[Stored dataset items]
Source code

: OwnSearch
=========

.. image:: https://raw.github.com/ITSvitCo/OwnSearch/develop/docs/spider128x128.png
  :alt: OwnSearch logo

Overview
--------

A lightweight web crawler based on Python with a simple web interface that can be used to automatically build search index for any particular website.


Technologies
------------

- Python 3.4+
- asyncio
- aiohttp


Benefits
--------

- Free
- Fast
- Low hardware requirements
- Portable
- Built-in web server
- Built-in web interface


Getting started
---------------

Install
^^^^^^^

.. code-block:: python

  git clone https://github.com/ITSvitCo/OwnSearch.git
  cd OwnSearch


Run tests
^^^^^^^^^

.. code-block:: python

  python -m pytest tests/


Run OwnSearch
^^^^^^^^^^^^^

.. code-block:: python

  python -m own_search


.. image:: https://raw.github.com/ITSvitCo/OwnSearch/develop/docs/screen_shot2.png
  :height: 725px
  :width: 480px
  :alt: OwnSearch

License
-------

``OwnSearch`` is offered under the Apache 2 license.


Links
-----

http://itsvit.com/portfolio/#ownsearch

● **Request**: What belongs in the answer is each line of the data that has the word "ITSvitCo".

● **Solution for this task**:
.. image:: https://raw.github.com/ITSvitCo/OwnSearch/develop/docs/spider128x128.png
  git clone https://github.com/ITSvitCo/OwnSearch.git
.. image:: https://raw.github.com/ITSvitCo/OwnSearch/develop/docs/screen_shot2.png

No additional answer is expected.